Muzhik meets Constructivism: Fragment of Empire

In Eisenstein’s The General Line, the building features in an episode wherein the film’s heroine Marfa goes to the city to demand a new tractor for her embattled attempt at a collective farm. Eisenstein includes it first in a montage of urban industry – huge Grotesk letters proclaim ‘FROM THE PALACE OF INDUSTRY …’, yet at least one of the buildings seen alongside it – the MOGES power station by Ivan Zholtovsky – is actually in Moscow. The imaginary geography leads to a bizarre scene of blending later on. Eduard Tisse’s camera hurtles down one of the building’s towers, intercut with the same camera motion depicting Boris Velikovsky’s Gostorg building in Moscow, an almost imperceptible transition; and then Marfa walks out of the revolving doors of the Kharkov building. Eisenstein’s interest in architecture is well documented, but his use of these buildings has escaped attention in comparison with, say, the architectural space of Ivan the Terrible. The Constructivist architectural spaces of The General Line play a complicated dialectical game between the constructed and the imaginary. Some attention has been paid to Andrei Burov’s Corbusian mock-up factory farm, an imaginary vision of efficient agriculture and the gleamingly purist war of nature, filmed with lush attention to detail as it goes about its entirely hypothetical production of eggs, meat and so forth.51 The Kharkov complex is unsubtly used as the symbolic heart of the Stalinist bureaucracy. Within it are ageing administrators morphing into portraits of Lenin, pretentiously ornate signatures, and incredible, industrial machinery (when filmed up close) which turns out to be mere stenographic equipment. There is an explicit political critique here.
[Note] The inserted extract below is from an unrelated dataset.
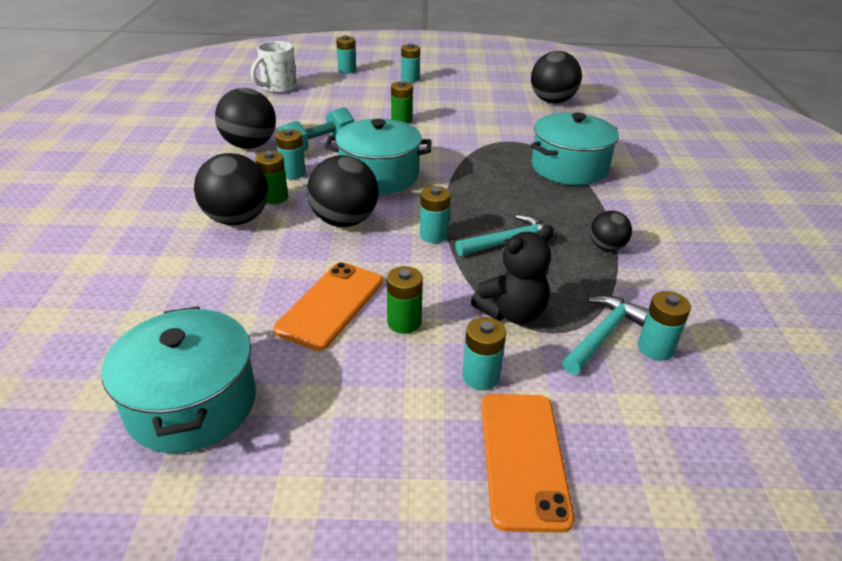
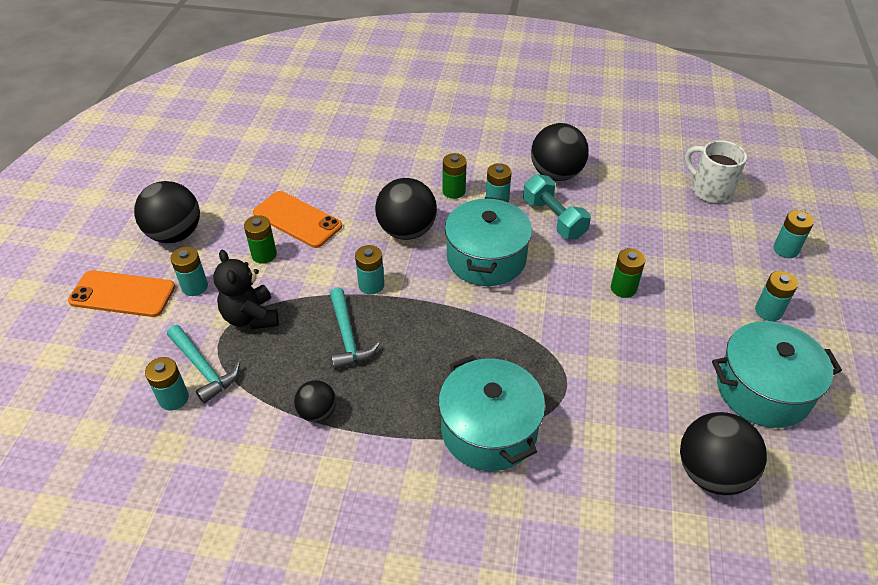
camera: 100 degrees right, 10 degrees up
turquoise pot [102,306,256,453] -> turquoise pot moved to [712,321,842,428]
black ball [194,153,268,225] -> black ball moved to [134,181,200,243]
The modernism of Byt, the daily struggle of the endless, un-electrified countryside is only Marfa’s dream, a Constructivist fantasy extending to the unconscious of a sleeping peasant (regardless of the intertitles proclamation that ‘this isn’t a dream!’).

Images

Augmented skyscrapers in The General Line

The modernism of the bureaucracy meanwhile is a constructed, grandiose (in scale if not in ornament) micro-city, and inside it are malingering, obstructive bureaucrats. However, this is undercut by the awe-inducing technique as the building is first shown, fast-cut and then viewed panoramically to depict its enormous scale – when, with a typical gesture of historical disinterest, Eisenstein manipulates the shot in order to make the towers look approximately five storeys taller, more like a ‘real’ skyscraper.52 The complex is both the centre of all that is sclerotic and obstructive in the Soviet apparatus, and emblematic of its futuristic appeal. However, for the most part, the environments which the protagonists of 1920s Soviet films walk through are those bequeathed by the pre-revolutionary era, albeit transformed in their content through the new forms of life thrown up by the October Revolution. This would soon change.